D) Il paese dopo la peste
Bortolo fa da separatore alla seconda parte del capitolo, cioè Renzo che torna alla speranza della vita. Si dovranno distinguere due piani, quello del narratore e quello del personaggio. Il narratore si sente quasi in famiglia con Renzo e arriva al limite della digressione affettuosa, come quella sul cavaliere errante coperto di ferro e la massa di plebei coperti di stracci, polemica e divertita, oppure la digressione sulla vigna di Renzo. Il personaggio invece ritrova se stesso quando respira l’aria del suo paese. La situazione del ritorno al paese, con lo sfondo di una natura serena, fa sì che anche la visione dei morti non sia orrida e terrificante. Il senso di desolazione che porta la morte non si vede né nella natura né nei cadaveri, lo si ascolta nei lunghi silenzi delle campagne e nell’aspetto lunare del paesello dove Renzo ritorna. Renzo rivede il suo paese devastato dalla peste quasi svuotato, e i superstiti segnati profondamente. Qui troviamo Tonio, impazzito, che ripete sempre la stessa frase forse perché scioccato dalla morte del figlio. Troviamo anche Don Abbondio; la peste ha stravolto ogni realtà umana e sociale, ma non ha stravolto l’egoismo del personaggio, l’ha reso solo un po’ meno attivo: egli se ne va in giro per il paese borbottando, e in quel borbottio si avverte la profonda solitudine per la perdita di Perpetua. Don Abbondio è ancora il personaggio di sempre, presentatoci però questa volta dal Manzoni con uno stile nuovo, non meno sprovvisto di comicità ma forse più amara e patetica. Chiude il capitolo la lunga dissertazione botanica del Manzoni sulla vigna di Renzo. Manzoni indugia a lungo nella descrizione della vigna, compiacendosi delle sue conoscenze botaniche, rivelando come al solito una mente analitica e attenta alle cose.

E) La vigna
La vigna di Renzo è un passo famoso, che merita questa fama non tanto per le ragioni estetiche quanto per le ragioni di lettura. La vigna rappresenterebbe la natura segnata da una condanna originaria che confluisce nel disordine non appena si allenta il controllo su di essa.
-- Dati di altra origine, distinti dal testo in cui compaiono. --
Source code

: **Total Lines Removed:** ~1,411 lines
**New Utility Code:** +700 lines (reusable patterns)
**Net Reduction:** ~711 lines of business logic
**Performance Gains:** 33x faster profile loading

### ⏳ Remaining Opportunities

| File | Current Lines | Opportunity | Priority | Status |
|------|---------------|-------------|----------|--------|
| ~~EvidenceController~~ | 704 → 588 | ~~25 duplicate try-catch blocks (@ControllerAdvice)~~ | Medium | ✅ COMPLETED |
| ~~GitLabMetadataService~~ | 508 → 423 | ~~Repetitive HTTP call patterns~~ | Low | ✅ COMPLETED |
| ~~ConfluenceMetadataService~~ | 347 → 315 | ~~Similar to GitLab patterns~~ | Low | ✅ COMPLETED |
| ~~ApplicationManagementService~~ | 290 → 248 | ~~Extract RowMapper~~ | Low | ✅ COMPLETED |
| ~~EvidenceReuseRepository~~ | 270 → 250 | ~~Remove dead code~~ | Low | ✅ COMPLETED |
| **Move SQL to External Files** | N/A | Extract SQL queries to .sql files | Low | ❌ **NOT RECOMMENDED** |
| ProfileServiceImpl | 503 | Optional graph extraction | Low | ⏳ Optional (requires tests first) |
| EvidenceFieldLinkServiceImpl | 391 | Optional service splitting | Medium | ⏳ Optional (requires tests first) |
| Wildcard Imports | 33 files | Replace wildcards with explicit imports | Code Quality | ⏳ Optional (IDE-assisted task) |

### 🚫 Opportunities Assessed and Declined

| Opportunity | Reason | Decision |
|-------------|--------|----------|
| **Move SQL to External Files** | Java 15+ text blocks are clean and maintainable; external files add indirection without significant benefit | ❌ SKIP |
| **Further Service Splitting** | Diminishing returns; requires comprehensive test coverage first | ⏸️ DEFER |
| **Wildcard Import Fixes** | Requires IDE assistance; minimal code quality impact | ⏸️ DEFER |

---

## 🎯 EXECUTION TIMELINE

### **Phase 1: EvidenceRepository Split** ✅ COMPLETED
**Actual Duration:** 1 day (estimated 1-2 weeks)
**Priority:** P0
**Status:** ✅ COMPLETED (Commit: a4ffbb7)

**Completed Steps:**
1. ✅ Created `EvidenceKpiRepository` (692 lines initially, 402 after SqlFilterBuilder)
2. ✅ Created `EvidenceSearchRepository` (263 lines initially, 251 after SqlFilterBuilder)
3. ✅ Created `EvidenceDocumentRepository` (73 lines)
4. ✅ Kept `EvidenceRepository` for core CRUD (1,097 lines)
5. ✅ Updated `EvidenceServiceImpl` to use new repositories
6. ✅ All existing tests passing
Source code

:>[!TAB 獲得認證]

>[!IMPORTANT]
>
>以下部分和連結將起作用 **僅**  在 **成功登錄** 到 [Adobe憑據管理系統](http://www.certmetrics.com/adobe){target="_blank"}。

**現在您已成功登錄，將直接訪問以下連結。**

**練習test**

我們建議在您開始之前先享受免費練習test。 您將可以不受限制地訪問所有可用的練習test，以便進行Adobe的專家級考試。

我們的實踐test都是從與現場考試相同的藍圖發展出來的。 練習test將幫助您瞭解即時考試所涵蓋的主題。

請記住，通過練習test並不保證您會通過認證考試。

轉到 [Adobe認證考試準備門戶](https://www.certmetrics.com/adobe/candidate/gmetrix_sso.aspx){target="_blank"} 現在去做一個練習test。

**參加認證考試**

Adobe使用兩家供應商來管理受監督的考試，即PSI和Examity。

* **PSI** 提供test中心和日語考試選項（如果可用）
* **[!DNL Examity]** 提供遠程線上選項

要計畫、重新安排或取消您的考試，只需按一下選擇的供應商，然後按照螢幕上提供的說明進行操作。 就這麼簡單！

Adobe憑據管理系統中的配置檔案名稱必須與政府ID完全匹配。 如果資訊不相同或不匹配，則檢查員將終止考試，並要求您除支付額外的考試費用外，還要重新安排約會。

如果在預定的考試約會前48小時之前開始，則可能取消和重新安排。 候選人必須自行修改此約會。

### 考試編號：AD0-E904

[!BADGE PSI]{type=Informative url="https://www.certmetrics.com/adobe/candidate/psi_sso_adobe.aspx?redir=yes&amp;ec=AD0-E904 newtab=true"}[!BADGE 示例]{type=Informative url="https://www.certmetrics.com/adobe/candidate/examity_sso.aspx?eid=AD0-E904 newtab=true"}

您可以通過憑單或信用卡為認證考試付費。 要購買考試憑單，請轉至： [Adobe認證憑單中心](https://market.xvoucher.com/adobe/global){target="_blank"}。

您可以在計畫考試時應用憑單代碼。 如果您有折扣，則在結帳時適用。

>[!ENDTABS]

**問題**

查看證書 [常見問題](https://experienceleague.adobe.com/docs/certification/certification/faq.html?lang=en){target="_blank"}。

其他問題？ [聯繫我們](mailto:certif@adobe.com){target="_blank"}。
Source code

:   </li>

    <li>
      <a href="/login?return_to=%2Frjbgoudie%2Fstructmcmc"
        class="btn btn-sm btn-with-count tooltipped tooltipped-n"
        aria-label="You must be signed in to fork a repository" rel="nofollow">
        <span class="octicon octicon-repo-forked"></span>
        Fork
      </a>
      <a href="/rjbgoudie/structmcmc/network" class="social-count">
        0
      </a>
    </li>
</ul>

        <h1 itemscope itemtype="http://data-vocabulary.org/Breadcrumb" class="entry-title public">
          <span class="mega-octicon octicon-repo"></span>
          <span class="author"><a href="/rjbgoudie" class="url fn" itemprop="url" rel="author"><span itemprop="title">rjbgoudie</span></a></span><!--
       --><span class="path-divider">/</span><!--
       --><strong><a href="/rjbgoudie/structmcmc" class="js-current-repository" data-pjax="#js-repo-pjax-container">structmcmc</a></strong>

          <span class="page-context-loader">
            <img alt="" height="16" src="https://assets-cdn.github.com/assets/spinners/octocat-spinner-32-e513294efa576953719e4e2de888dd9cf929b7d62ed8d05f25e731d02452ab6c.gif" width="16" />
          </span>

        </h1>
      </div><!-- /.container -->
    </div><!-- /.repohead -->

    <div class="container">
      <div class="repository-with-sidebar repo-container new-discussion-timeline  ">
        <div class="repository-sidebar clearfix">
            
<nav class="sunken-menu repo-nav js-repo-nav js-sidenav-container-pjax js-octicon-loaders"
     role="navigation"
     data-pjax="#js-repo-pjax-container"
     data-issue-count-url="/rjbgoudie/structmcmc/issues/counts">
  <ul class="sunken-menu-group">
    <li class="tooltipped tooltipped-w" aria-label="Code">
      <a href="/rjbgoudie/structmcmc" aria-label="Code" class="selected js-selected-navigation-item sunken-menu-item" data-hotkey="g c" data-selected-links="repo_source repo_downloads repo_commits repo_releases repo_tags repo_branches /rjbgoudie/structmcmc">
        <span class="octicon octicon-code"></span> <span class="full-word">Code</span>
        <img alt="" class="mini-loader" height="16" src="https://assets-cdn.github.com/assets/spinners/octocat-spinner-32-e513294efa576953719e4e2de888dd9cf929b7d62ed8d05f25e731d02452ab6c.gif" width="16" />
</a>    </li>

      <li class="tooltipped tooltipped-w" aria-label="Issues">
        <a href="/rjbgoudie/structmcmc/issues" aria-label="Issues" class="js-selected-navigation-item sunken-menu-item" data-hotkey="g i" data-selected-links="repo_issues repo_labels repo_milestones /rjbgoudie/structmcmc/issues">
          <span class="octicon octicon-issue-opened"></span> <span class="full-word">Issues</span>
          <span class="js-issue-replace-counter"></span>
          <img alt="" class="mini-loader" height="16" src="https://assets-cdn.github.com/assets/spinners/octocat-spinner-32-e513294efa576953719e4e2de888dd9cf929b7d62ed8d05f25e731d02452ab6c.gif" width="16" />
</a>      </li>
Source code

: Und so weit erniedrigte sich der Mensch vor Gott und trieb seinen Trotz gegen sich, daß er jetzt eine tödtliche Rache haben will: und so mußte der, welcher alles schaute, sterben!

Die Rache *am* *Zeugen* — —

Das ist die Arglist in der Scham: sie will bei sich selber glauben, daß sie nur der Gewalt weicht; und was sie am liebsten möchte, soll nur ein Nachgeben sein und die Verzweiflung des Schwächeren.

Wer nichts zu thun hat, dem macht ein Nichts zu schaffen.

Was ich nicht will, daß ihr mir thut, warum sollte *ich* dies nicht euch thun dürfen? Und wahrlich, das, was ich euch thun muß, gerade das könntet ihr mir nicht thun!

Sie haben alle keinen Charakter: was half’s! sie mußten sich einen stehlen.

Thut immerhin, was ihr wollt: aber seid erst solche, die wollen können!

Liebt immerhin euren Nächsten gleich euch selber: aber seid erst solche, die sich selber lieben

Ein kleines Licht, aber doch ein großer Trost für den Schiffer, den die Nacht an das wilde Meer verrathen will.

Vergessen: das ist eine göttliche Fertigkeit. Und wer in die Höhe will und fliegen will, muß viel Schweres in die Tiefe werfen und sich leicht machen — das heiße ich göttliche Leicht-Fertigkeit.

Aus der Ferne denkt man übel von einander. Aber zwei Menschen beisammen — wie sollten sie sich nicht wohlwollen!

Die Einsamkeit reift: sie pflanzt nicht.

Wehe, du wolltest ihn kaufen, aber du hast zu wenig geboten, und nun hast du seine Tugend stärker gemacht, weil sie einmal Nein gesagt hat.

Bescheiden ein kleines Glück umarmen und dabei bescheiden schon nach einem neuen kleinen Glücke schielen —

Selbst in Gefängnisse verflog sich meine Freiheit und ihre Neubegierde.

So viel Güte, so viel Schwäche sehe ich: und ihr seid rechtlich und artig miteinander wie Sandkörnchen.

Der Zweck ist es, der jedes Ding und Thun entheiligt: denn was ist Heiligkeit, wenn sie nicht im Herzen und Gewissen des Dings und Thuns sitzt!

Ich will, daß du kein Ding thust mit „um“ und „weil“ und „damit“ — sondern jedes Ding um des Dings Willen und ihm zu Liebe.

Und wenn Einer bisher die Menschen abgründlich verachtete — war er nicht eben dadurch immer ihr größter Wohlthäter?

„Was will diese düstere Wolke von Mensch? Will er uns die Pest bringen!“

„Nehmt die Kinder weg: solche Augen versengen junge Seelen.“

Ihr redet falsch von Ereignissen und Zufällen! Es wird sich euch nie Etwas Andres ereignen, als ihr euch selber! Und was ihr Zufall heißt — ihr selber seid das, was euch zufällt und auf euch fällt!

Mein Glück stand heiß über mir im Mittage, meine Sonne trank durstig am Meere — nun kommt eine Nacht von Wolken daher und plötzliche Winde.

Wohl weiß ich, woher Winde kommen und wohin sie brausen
Ad un’analisi più attenta del testo, la pagina della vigna rivela alcuni reperti biografici, ed esempio la passione botanica del Manzoni  e la tendenza alla razionalizzazione dei fatti e alla loro classificazione.

F) L’autore
Questa presenza così attiva dell’autore nella pagina corrisponde al momento in cui una persona, con una delle sue creature più care, si sente a casa, libero e senza ostacoli, padre e creatore allo stesso tempo. Questa digressione corrisponde anche al motivo del romanzo, secondo cui la vita non è vinta, e si riprende anche sulla morte. Sotto ai vari strati letterari e autobiografici della vigna di Renzo si trova anche questo tema: la natura, anche se disordinata, fiorisce ed afferma le ragioni della vita. Fa anche da contrasto alla desolazione di quel paese di fantasmi.
La chiusura del capitolo fa riaffiorare un altro tema conosciuto, cioè la nota paesistico-lirica che si accompagna a Renzo: sulla soglia, prima di avviarsi alla città, egli guarda l’aurora del suo paese che non aveva più veduta da tanto tempo.